Federal protection at stage 5 and 6 comes primarily from the Fair Debt Collection Practices Act (FDCPA), which governs third-party collectors but not original creditors (15 U.S.C. § 1692). The FDCPA prohibits calls before 8 a.m. or after 9 p.m., requires written debt validation on request, and bars harassment or false statements.

Common Scenarios

Uninsured patient, large hospital bill. This is the scenario most people picture. Hospitals with nonprofit 501(c)(3) status are required by the Affordable Care Act to have financial assistance policies — colloquially called charity care and sliding-scale fee programs — and must apply those policies before engaging in extraordinary collection actions (lawsuits, credit reporting, wage garnishment). The Internal Revenue Service enforces this through tax-exempt status requirements.

Insured patient, surprise balance. The No Surprises Act, effective January 1, 2022, caps out-of-network cost-sharing for emergency services and certain non-emergency services at in-network rates. Patients who receive bills violating this federal rule can dispute them through the provider, insurer, or by filing a complaint with the Centers for Medicare & Medicaid Services.

Debt already in collections. This is where patient rights and responsibilities intersect with consumer law. A patient can submit a written debt validation letter within 30 days of the collector's first contact, legally requiring the collector to pause collection activities until the debt is verified. Many collection accounts contain errors — wrong amounts, already-paid balances, or debts past the statute of limitations for suit in the patient's state.

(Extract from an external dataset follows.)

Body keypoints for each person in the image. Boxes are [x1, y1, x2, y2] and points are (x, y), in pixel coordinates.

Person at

Debt sold multiple times. Debt buyers who purchase old medical accounts sometimes attempt to collect on balances that are time-barred from lawsuit. Each state sets its own statute of limitations for contract debt; in California it is 4 years, in Texas it is 6 years (Texas Civil Practice & Remedies Code § 16.004). Paying a time-barred debt — or even making a partial payment — can restart the clock in some jurisdictions.

Decision Boundaries

Knowing which path to take depends on where a debt sits in the timeline and whether the underlying bill is accurate.

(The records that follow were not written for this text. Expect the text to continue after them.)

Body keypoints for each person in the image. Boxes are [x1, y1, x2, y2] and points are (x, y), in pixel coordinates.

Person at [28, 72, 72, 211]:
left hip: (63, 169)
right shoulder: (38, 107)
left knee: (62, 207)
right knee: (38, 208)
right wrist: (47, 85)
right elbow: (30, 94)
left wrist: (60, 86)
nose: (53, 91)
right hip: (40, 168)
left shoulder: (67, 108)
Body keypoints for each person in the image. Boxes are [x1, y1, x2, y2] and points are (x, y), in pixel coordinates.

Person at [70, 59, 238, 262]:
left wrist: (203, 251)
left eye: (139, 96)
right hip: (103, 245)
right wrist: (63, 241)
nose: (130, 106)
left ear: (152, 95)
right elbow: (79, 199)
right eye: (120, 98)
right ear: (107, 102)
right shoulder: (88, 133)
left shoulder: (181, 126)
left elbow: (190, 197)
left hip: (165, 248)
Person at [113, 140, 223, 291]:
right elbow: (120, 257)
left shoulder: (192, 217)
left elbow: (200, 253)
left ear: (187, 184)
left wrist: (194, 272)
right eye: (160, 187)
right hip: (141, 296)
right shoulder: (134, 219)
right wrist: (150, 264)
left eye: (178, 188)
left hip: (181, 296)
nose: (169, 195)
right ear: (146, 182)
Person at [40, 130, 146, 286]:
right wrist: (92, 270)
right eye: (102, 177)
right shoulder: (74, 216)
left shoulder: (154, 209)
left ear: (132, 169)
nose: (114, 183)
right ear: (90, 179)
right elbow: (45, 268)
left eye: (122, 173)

Before collections: Request an itemized bill and compare it against the insurer's EOB. Apply for the hospital's financial assistance program if income qualifies. Negotiate a payment plan — federal regulations under the ACA prohibit nonprofit hospitals from charging interest above the lesser of 5% or the applicable federal rate. If the balance reflects a coding or coverage error, the patient grievance and complaint process exists specifically to route those disputes.

After collections, before judgment: Submit a written validation request. If the debt is inaccurate, dispute it with the credit bureau under the Fair Credit Reporting Act. If accurate and owed, negotiate a lump-sum settlement — collectors who purchased debt at 10 cents on the dollar have room to settle at 40 to 60 cents and still profit.

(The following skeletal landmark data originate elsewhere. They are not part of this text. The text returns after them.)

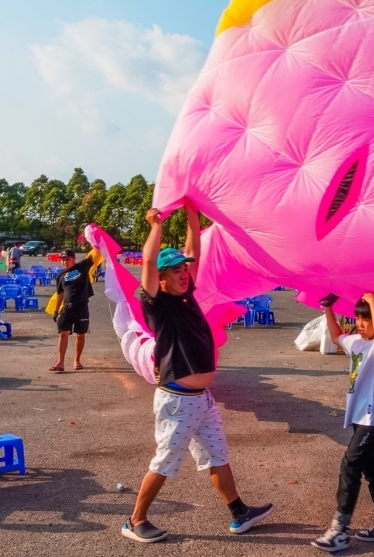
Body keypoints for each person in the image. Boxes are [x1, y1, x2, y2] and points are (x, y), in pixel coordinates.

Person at [123, 202, 272, 544]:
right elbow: (148, 261)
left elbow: (194, 251)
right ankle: (135, 520)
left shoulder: (187, 295)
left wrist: (193, 214)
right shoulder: (157, 304)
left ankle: (239, 512)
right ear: (160, 279)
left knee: (217, 455)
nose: (182, 273)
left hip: (201, 399)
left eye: (183, 270)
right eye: (174, 271)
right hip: (177, 402)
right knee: (166, 461)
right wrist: (155, 226)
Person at [312, 292, 374, 552]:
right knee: (373, 471)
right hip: (360, 416)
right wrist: (328, 309)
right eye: (358, 318)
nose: (361, 324)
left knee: (350, 466)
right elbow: (337, 336)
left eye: (367, 319)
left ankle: (339, 531)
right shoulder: (357, 343)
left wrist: (373, 301)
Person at [50, 248, 95, 372]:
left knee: (80, 334)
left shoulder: (82, 267)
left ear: (74, 259)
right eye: (63, 260)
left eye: (67, 259)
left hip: (82, 306)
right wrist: (55, 311)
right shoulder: (60, 276)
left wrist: (97, 240)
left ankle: (77, 360)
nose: (65, 262)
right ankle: (60, 363)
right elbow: (59, 294)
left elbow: (94, 255)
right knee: (63, 333)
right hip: (67, 307)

After judgment: Options narrow considerably. Wage garnishment and bank levies become legally available to creditors. At this stage, consulting a nonprofit credit counselor (look for NFCC member agencies) or a legal aid organization familiar with medical debt is the most practical path. Referrals to patient advocacy services can sometimes surface hospital financial assistance retroactively even at this late stage — hospitals have more flexibility than their billing departments often suggest.